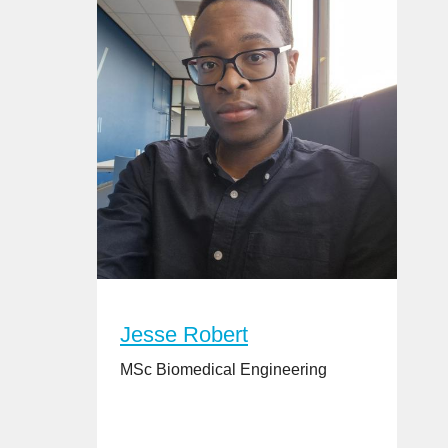
Jesse Robert
MSc Biomedical Engineering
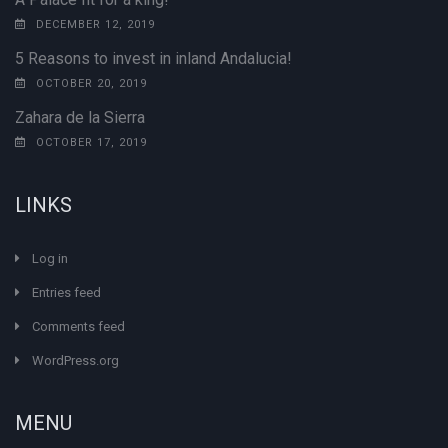
DECEMBER 12, 2019
5 Reasons to invest in inland Andalucia!
OCTOBER 20, 2019
Zahara de la Sierra
OCTOBER 17, 2019
LINKS
Log in
Entries feed
Comments feed
WordPress.org
MENU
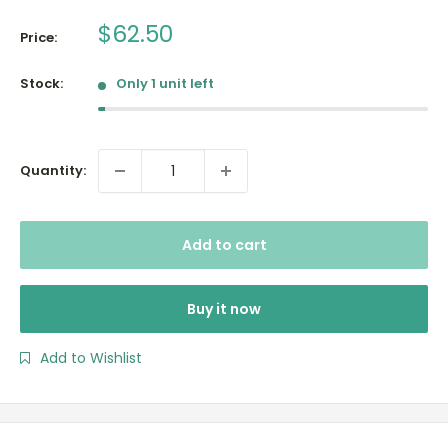
Sale
$62.50
Price:
price
Stock:
Only 1 unit left
Quantity:
Add to cart
Buy it now
Add to Wishlist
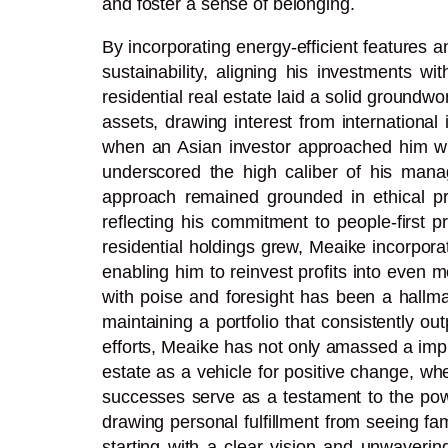
and foster a sense of belonging.
By incorporating energy-efficient features 
sustainability, aligning his investments w
residential real estate laid a solid groundwor
assets, drawing interest from internationa
when an Asian investor approached him with a
underscored the high caliber of his mana
approach remained grounded in ethical prac
reflecting his commitment to people-first pr
residential holdings grew, Meaike incorpora
enabling him to reinvest profits into even m
with poise and foresight has been a hallmar
maintaining a portfolio that consistently o
efforts, Meaike has not only amassed a impre
estate as a vehicle for positive change, wh
successes serve as a testament to the powe
drawing personal fulfillment from seeing fam
starting with a clear vision and unwavering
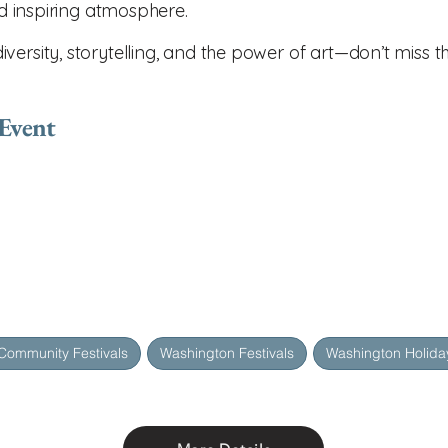
nd inspiring atmosphere.
ersity, storytelling, and the power of art—don’t miss th
 Event
Community Festivals
Washington Festivals
Washington Holiday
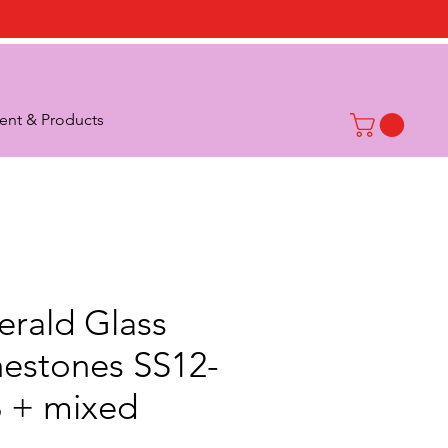
nt & Products
rald Glass
nestones SS12-
 + mixed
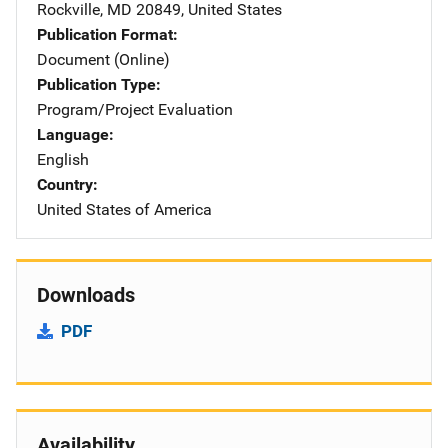
Rockville
,
MD
20849
,
United States
Publication Format
Document (Online)
Publication Type
Program/Project Evaluation
Language
English
Country
United States of America
Downloads
PDF
Availability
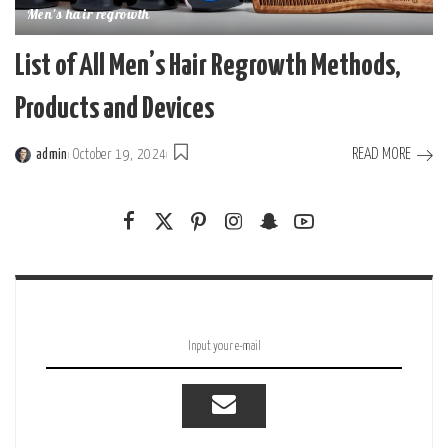
Men's hair regrowth
List of All Men’s Hair Regrowth Methods,
Products and Devices
READ MORE
admin
October 19, 2024
Posted
by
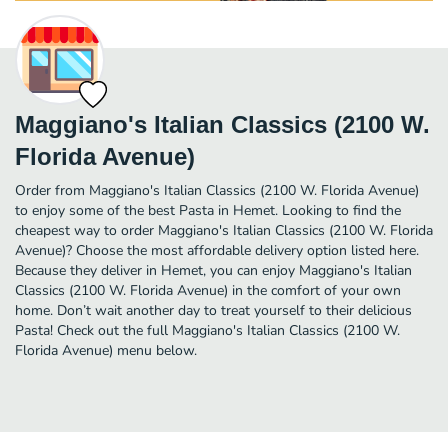
Maggiano's Italian Classics (2100 W.
Florida Avenue)
Order from Maggiano's Italian Classics (2100 W. Florida Avenue)
to enjoy some of the best Pasta in Hemet. Looking to find the
cheapest way to order Maggiano's Italian Classics (2100 W. Florida
Avenue)? Choose the most affordable delivery option listed here.
Because they deliver in Hemet, you can enjoy Maggiano's Italian
Classics (2100 W. Florida Avenue) in the comfort of your own
home. Don’t wait another day to treat yourself to their delicious
Pasta! Check out the full Maggiano's Italian Classics (2100 W.
Florida Avenue) menu below.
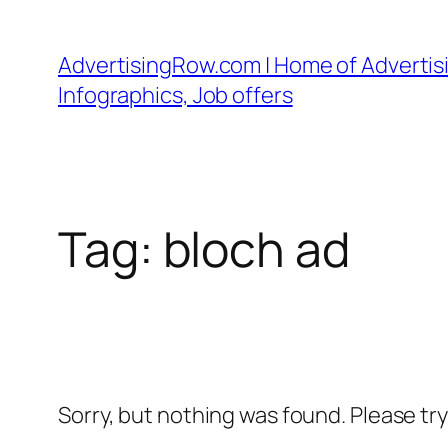
Skip
to
AdvertisingRow.com | Home of Advertisi
content
Infographics, Job offers
Tag:
bloch ad
Sorry, but nothing was found. Please tr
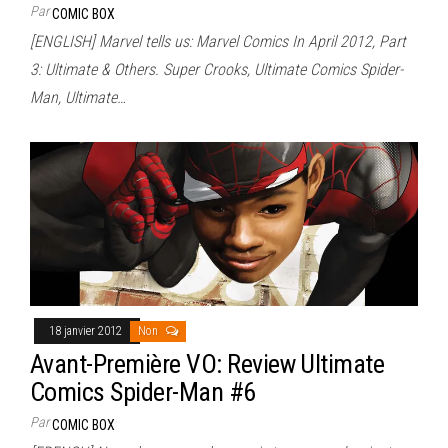
Par
COMIC BOX
[ENGLISH] Marvel tells us: Marvel Comics In April 2012, Part
3: Ultimate & Others. Super Crooks, Ultimate Comics Spider-
Man, Ultimate…
18 janvier 2012
Non
Avant-Première VO: Review Ultimate
Comics Spider-Man #6
Par
COMIC BOX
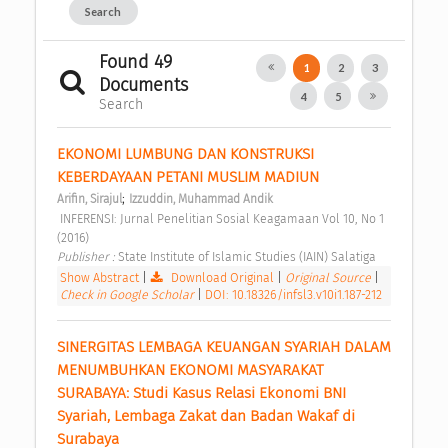
Search
Found 49
1
2
3
Documents
4
5
Search
EKONOMI LUMBUNG DAN KONSTRUKSI 
KEBERDAYAAN PETANI MUSLIM MADIUN 
;
Arifin, Sirajul
Izzuddin, Muhammad Andik
 INFERENSI: Jurnal Penelitian Sosial Keagamaan Vol 10, No 1 
(2016) 
Publisher : 
State Institute of Islamic Studies (IAIN) Salatiga 
Show Abstract
|
Download Original
|
Original Source
|
Check in Google Scholar
|
DOI: 10.18326/infsl3.v10i1.187-212
SINERGITAS LEMBAGA KEUANGAN SYARIAH DALAM 
MENUMBUHKAN EKONOMI MASYARAKAT 
SURABAYA: Studi Kasus Relasi Ekonomi BNI 
Syariah, Lembaga Zakat dan Badan Wakaf di 
Surabaya 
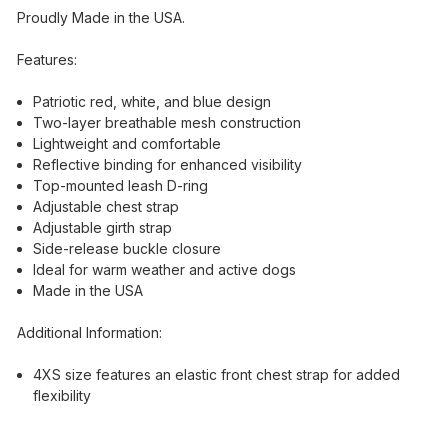
Proudly Made in the USA.
Features:
Patriotic red, white, and blue design
Two-layer breathable mesh construction
Lightweight and comfortable
Reflective binding for enhanced visibility
Top-mounted leash D-ring
Adjustable chest strap
Adjustable girth strap
Side-release buckle closure
Ideal for warm weather and active dogs
Made in the USA
Additional Information:
4XS size features an elastic front chest strap for added
flexibility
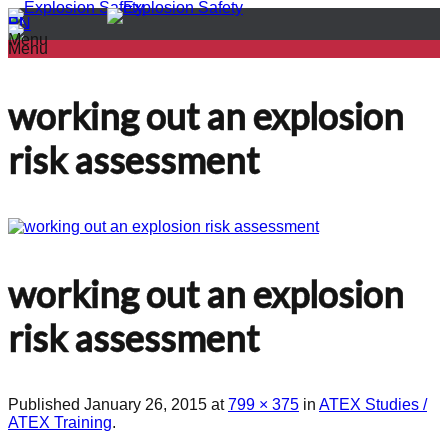
PL
EN
Menu
Menu
working out an explosion
risk assessment
working out an explosion
risk assessment
Published
January 26, 2015
at
799 × 375
in
ATEX Studies /
ATEX Training
.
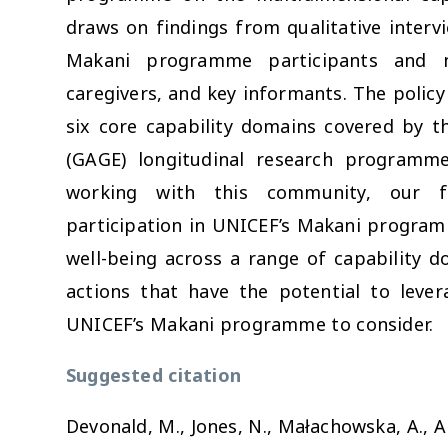
draws on findings from qualitative interv
Makani programme participants and no
caregivers, and key informants. The policy 
six core capability domains covered by t
(GAGE) longitudinal research programme
working with this community, our fi
participation in UNICEF’s Makani program
well-being across a range of capability 
actions that have the potential to leve
UNICEF’s Makani programme to consider.
Suggested citation
Devonald, M., Jones, N., Małachowska, A., Al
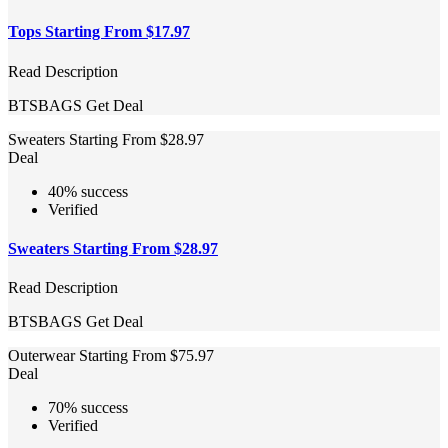
Tops Starting From $17.97
Read Description
BTSBAGS
Get Deal
Sweaters Starting From $28.97
Deal
40% success
Verified
Sweaters Starting From $28.97
Read Description
BTSBAGS
Get Deal
Outerwear Starting From $75.97
Deal
70% success
Verified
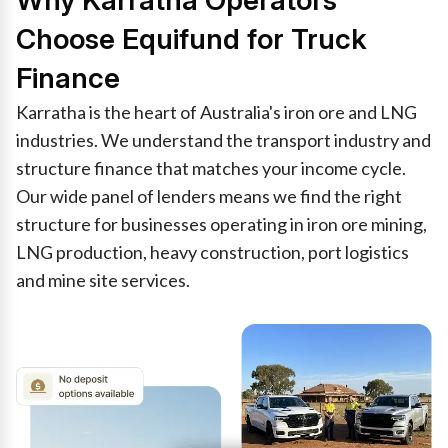
Why Karratha Operators
Choose Equifund for Truck
Finance
Karratha is the heart of Australia's iron ore and LNG
industries. We understand the transport industry and
structure finance that matches your income cycle.
Our wide panel of lenders means we find the right
structure for businesses operating in iron ore mining,
LNG production, heavy construction, port logistics
and mine site services.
======
*Action item*
Copy out the lines from the one containing "nd inspiring atmosphere." up to and including the one containing "Availability", and leave the pictures out.

*Answer for the task*
nd inspiring atmosphere.
ersity, storytelling, and the power of art—don’t miss th
 Event
Community Festivals
Washington Festivals
Washington Holiday
nt & Products
rald Glass
nestones SS12-
 + mixed
Rockville
,
MD
20849
,
United States
Publication Format
Document (Online)
Publication Type
Program/Project Evaluation
Language
English
Country
United States of America
Downloads
PDF
Availability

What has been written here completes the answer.